ARREST VAN HET HOF (Derde kamer)

15 juli 2010 (*)

„Overeenkomst tussen Europese Gemeenschap en haar lidstaten, enerzijds, en Zwitserse Bondsstaat, anderzijds, over vrij verkeer van personen – Jachtpacht – Regionale belasting – Begrip ‚economische activiteit’ – Beginsel van gelijke behandeling”

In zaak C-70/09,

betreffende een verzoek om een prejudiciële beslissing krachtens artikel 234 EG, ingediend door het Verwaltungsgerichtshof (Oostenrijk) bij beslissing van 21 januari 2009, ingekomen bij het Hof op 17 februari 2009, in de procedure

Alexander Hengartner,

Rudolf Gasser

tegen

Landesregierung Vorarlberg,

wijst

HET HOF (Derde kamer),

samengesteld als volgt: K. Lenaerts, kamerpresident, R. Silva de Lapuerta (rapporteur), G. Arestis, J. Malenovský en T. von Danwitz, rechters,

advocaat-generaal: N. Jääskinen,

griffier: K. Malacek, administrateur,

gezien de stukken en na de terechtzitting op 27 januari 2010,

gelet op de opmerkingen van:

–        A. Hengartner en R. Gasser, vertegenwoordigd door A. Wittwer, Rechtsanwalt,

–        de Vorarlberger Landesregierung, vertegenwoordigd door J. Müller als gemachtigde,

–        de Oostenrijkse regering, vertegenwoordigd door E. Riedl, E. Pürgy en W. Hämmerle als gemachtigden,

–        de Europese Commissie, vertegenwoordigd door W. Mölls en T. Scharf als gemachtigden,

gehoord de conclusie van de advocaat-generaal ter terechtzitting van 20 mei 2010,

het navolgende

Arrest

1        Het verzoek om een prejudiciële beslissing betreft de uitlegging van de bepalingen van bijlage I bij de overeenkomst tussen de Europese Gemeenschap en haar lidstaten, enerzijds, en de Zwitserse Bondsstaat, anderzijds, over het vrij verkeer van personen, die op 21 juni 1999 in Luxemburg is ondertekend (PB 2002, L 114, blz. 6).

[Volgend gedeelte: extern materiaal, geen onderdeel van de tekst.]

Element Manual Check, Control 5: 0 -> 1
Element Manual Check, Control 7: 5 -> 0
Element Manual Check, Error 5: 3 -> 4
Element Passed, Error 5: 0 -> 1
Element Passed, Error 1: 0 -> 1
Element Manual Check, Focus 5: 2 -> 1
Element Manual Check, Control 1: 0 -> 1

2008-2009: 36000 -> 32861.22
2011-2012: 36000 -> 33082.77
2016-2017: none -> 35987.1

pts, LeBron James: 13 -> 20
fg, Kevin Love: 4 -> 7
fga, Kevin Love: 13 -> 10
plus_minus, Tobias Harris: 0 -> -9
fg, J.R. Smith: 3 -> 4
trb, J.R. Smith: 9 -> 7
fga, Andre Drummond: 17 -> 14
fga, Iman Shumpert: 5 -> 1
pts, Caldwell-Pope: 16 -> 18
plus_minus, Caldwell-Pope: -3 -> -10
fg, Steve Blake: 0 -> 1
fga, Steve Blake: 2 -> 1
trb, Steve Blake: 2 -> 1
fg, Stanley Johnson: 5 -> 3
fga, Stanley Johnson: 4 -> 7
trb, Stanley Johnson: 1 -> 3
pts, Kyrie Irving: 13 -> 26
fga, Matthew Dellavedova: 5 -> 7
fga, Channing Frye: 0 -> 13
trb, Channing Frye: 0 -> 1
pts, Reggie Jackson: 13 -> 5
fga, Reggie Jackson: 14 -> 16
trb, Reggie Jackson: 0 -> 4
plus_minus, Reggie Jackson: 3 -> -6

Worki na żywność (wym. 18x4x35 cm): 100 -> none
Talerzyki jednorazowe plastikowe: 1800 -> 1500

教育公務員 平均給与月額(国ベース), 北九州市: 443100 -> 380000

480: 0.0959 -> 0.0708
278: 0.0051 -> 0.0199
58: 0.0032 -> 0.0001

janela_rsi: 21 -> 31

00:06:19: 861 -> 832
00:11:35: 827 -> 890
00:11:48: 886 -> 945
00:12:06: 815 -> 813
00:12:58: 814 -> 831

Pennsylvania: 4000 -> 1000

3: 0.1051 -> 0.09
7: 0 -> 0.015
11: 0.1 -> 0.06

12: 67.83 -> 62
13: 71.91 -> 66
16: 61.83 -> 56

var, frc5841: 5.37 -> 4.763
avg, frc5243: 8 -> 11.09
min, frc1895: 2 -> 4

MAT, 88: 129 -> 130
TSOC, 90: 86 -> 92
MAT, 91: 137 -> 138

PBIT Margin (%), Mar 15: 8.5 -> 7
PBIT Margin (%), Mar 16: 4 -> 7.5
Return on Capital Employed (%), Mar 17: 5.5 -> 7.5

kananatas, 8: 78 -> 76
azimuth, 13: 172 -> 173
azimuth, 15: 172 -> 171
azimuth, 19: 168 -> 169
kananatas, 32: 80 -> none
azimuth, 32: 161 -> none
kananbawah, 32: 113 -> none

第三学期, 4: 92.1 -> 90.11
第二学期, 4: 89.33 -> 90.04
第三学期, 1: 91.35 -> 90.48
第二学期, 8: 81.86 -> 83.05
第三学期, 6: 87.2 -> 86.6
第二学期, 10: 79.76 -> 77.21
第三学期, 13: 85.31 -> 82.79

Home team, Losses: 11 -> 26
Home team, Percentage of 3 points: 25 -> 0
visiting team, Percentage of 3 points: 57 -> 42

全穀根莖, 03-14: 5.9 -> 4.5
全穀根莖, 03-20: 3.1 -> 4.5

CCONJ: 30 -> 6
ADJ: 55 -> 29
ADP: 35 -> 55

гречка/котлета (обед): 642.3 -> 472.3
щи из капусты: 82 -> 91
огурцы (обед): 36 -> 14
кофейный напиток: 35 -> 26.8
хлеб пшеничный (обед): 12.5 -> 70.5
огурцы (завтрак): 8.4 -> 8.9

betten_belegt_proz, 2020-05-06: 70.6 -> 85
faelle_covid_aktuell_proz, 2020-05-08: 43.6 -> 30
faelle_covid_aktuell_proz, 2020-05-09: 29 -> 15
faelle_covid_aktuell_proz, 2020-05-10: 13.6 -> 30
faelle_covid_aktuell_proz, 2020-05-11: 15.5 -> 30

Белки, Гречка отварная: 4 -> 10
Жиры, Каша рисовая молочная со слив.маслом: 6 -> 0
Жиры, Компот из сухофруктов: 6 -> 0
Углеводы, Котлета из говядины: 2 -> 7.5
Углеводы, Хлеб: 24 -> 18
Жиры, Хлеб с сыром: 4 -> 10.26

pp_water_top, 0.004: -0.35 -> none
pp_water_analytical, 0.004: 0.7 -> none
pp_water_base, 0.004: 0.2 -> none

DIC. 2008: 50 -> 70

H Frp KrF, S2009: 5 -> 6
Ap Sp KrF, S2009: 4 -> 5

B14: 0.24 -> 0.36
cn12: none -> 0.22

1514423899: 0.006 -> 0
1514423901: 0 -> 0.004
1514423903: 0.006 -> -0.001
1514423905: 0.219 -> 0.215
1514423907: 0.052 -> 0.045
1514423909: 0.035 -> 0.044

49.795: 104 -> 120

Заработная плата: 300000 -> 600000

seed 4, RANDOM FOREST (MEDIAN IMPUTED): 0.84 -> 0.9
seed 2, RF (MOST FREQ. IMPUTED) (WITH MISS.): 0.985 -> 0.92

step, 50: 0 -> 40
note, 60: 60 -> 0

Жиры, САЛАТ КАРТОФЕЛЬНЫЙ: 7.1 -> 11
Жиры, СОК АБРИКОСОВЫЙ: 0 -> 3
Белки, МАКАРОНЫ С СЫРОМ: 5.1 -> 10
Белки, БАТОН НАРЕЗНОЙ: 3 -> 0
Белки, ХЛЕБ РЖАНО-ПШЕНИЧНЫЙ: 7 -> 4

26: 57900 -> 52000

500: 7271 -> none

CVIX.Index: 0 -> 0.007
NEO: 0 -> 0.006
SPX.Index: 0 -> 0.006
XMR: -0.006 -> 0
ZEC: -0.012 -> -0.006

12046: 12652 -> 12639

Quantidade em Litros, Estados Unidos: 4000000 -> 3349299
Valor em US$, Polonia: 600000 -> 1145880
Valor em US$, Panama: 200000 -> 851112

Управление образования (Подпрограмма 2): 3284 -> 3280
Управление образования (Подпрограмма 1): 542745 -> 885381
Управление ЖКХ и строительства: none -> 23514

2        Dit verzoek werd ingediend in het kader van een geding tussen A. Hengartner en R. Gasser, Zwitserse onderdanen, enerzijds, en de Landesregierung Vorarlberg (regering van het Land Vorarlberg), anderzijds, inzake het heffen van een jachtbelasting, waarbij deze Zwitserse onderdanen aan een hoger belastingtarief werden onderworpen dan met name de onderdanen van de Europese Unie.

 Toepasselijke bepalingen

 Overeenkomst over het vrij verkeer van personen

3        De Europese Gemeenschap en haar lidstaten, enerzijds, en de Zwitserse Bondsstaat, anderzijds, hebben op 21 juni 1999 zeven overeenkomsten gesloten, waaronder de overeenkomst over het vrij verkeer van personen (hierna: „overeenkomst”). Deze zeven overeenkomsten werden bij besluit 2002/309/EG, Euratom, van de Raad en de Commissie van 4 april 2002 (PB L 114, blz. 1) in naam van de Gemeenschap goedgekeurd en zijn op 1 juni 2002 in werking getreden.

4        De overeenkomst beoogt onder meer, overeenkomstig artikel 1, sub a en b, ervan, ten gunste van de onderdanen van de lidstaten van de Europese Gemeenschap en de Zwitserse Bondsstaat, een recht toe te kennen op toegang tot het grondgebied van de overeenkomstsluitende partijen en op het verblijf, de toegang tot een economische activiteit in loondienst, de vestiging als zelfstandige, alsmede op het voortzetten van het verblijf op dit grondgebied en het vergemakkelijken van het verlenen van diensten op het grondgebied van de overeenkomstsluitende partijen, in het bijzonder wat diensten van korte duur betreft.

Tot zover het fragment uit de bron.